Judith Siegmund :: Visual Art, Conceptual Art, Philosophy

Berufung - Job - Maloche? Arbeiten Herstellen Handeln


(Hannah-Arendt-Lesekurse) 2006


Also mir hat sehr gefallen: eine andere Sichtweise auf das Thema Arbeit. Durch unsere Vorbildung als gelernte DDR-Bürger sind wir ja vorwiegend mit Karl Marx konfrontiert worden und Friedrich Engels...
Ich kann vielleicht noch nicht alles so richtig nachvollziehen; der geschraubte Schreibstil, der etwas gewöhnungsbedürftig ist. Was mir aber sehr gefallen hat, was ich sehr gut nachvollziehen kann, ist das Handeln als Motor der Gesellschaft.

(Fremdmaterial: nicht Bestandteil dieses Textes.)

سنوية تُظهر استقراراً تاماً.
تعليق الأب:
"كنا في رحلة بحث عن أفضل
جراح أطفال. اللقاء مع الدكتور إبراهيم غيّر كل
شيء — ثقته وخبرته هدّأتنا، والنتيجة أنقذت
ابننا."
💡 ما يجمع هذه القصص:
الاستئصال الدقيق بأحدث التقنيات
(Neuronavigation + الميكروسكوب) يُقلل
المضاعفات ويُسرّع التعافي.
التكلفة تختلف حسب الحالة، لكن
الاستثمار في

Das fand ich hochinteressant, wie sie "privat" und "Öffentlichkeit" gegeneinan-derstellt und in Beziehung bringt. Ich denke, das hat ja auch was zu tun mit uns in dieser neuen Bundesrepublik und der alten DDR, nicht? Da haben wir ja auch so was wie Öffentlichkeit gehabt, die staatlich approbiert war, und jeder mied sie und sie war unvertrauenswürdig. Man hat so etwas wie ein Pseudoleben in der Öffentlichkeit gehabt — aber eine unwahrscheinliche Burgmentalität privat gelebt. Die war sozusagen der Humus der Gesellschaft. Heute ist es umgekehrt, daß man eigentlich die Öffentlichkeit hat, in die man investieren könnte, und dennoch eigentlich zurück ins Private geht.


Wenn ich mir vorstelle, ich würde nur zur Arbeit gehen, damit ich die materielle Basis schaffe, um meinen Lebensunterhalt bestreiten zu können, dann wäre mein Leben sehr arm. Ich habe immer das Gefühl gehabt, das, was ich tue, ist auch zum Teil Selbstzweck. Ich wollte, daß aus meiner Persönlichkeit all das rausgeholt wird, was ich glaube in mir stecken zu haben.


Vielleicht sollte ich noch anschließen, daß es jetzt aber so weit gekommen ist, daß es für viele Menschen ja gar nicht möglich ist, sich zu engagieren in der Gesellschaft, weil eben die Existenz nicht gesichert ist. Und viele würden vielleicht gerne, haben aber zwei Jobs, weil sie irgendwie zwei brauchen, denn in einem verdienen sie zu wenig. Und dann müssen sie im Rest der wenigen Zeit, die noch übrigbleibt, das Privatleben auf die Reihe kriegen. Da ist es gar nicht mehr möglich zu handeln. Es wird sozusagen die Möglichkeit genommen.


Daß sie natürlich jetzt versucht, ein gesellschaftliches Modell zu entwickeln, ist richtig. Aber Modelle haben immer so eine Angewohnheit, daß sie etwas realitätsfremd sind.


... daß die gewisse Trennung manchmal nicht möglich ist, also zwischen Herstellen, Arbeiten und Handeln, daß das miteinander so verschwimmt.


Ich staune, wenn man sich überlegt, wann die Hannah Arendt sich da Gedanken gemacht hat über Arbeiten, Herstellen, Handeln; wie aktuell das wirklich ist, also wie sehr uns das heute jetzt hier betrifft. Und ich finde z.B. auch diese Sache mit der Gleichheit sehr interessant. Also eben mal nicht von dem ökonomischen Gesichtspunkt auszugehen, wie man das normalerweise einfach macht, wie wir, glaube ich, einfach auch sozialisiert sind.


Ich war wirklich überrascht, daß in Weißenfels kulturell so was möglich ist.